O texto abaixo é uma conferência da professora Laura Tavares Soares, que surpreende pela atualidade.
Pois, a professora Laura proferiu esta conferência em 2003, portanto, há 15 anos. No entanto, veja o leitor essa exposição do “modelo de previdência” do Banco Mundial:
“O modelo do Banco Mundial tem três pilares. Uma Previdência básica, fundamentada num sistema ainda de repartição, gerenciado pelo Estado, embora de caráter assistencial. Ou seja, é o que alguns autores chamam de Previdência para os pobres, que, no fundo, é o que eles consideram a assistência social, mas assim mesmo garantindo alguma renda mínima para isso. O financiamento desta Previdência ‘básica’ é fiscal.
“O segundo pilar é baseado no modelo de seguro social, em que os planos de poupança individuais ou planos ocupacionais – os chamados Fundos de Pensão – são considerados essenciais e financiados pela contribuição de salários. Esse pilar seria obrigatório e gerenciado pelo sistema privado, aberto ou fechado.
“O terceiro pilar é, aí sim, voluntário. Seria uma espécie de poupança adicional ao seguro, em que cada pessoa, individualmente, vai buscar um Fundo de Pensão privado, bancário, para complementar a sua renda”.
O leitor já deve ter ouvido, na atual campanha eleitoral, essa proposta, como se fosse uma grande novidade. Até mesmo se pespegou um nome pedante para essa porcaria: “modelo multipilar”.
Pois é apenas a cópia do modelo do Banco Mundial, que, lembra a professora, levou à desgraça a Argentina, Bolívia, Chile, Colômbia, Costa Rica, El Salvador, México, Nicarágua, Peru, República Dominicana e Uruguai.

=== Bloco de dados ===
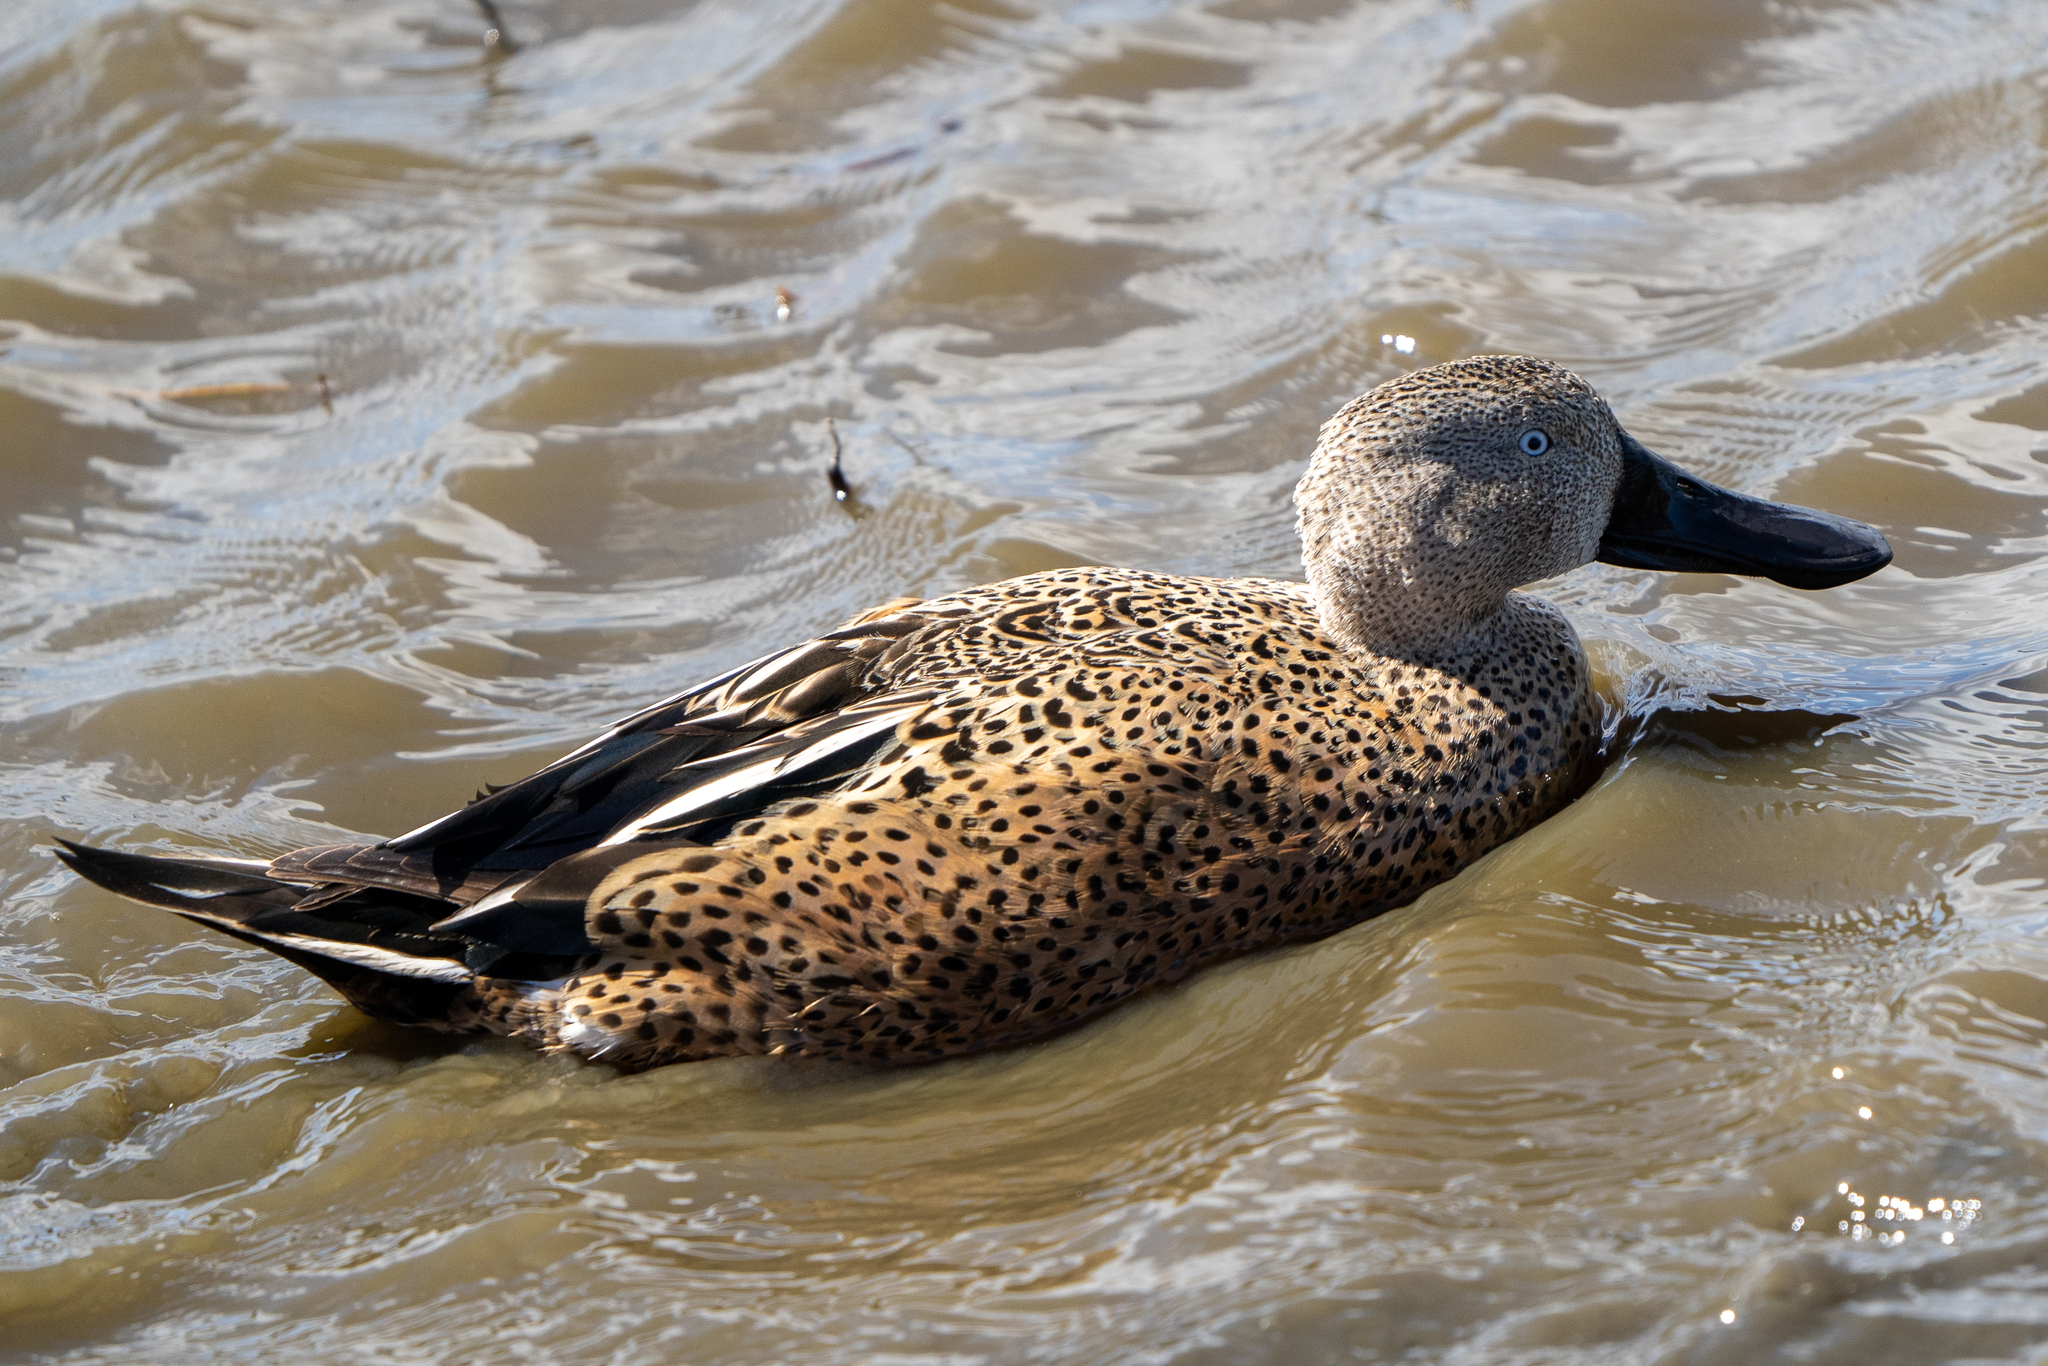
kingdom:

=== Lista de tarefas ===
1 – Segundo o texto sobre o modelo de previdência do Banco Mundial, como é financiada a Previdência básica?
2 – Dê continuidade ao texto sobre o modelo de previdência do Banco Mundial a partir da última frase.

=== Conjunto de respostas ===
1 – O financiamento da Previdência básica é fiscal.

2 –
Qual a essência desse modelo? A chamada “capitalização”. Como aponta Laura Tavares Soares:
“Quais são os principais problemas da capitalização? E aqui vale tanto para os fundos abertos como para os fechados. Primeiro, a taxa de reposição extremamente incerta, um custo altíssimo de transição e manutenção, e nenhum poder redistributivo. (…) Sistemas de capitalização, seja qual for a forma (aberta ou fechada), não têm poder distributivo, pois seu modelo é individualizado. Há uma brutal transferência da poupança pública para a poupança privada, e nenhum retorno para os empregos.”
Laura Tavares Soares é autora de “Ajuste Neoliberal e Desajuste Social na América Latina” (Vozes, 2001); “Os Custos Sociais do Ajuste Neoliberal na América Latina” (Cortez, 2002); e “O Desastre Social” (Record, 2003).
Professora da Universidade Federal do Rio de Janeiro (UFRJ), foi Pró-Reitora de Extensão daquela universidade.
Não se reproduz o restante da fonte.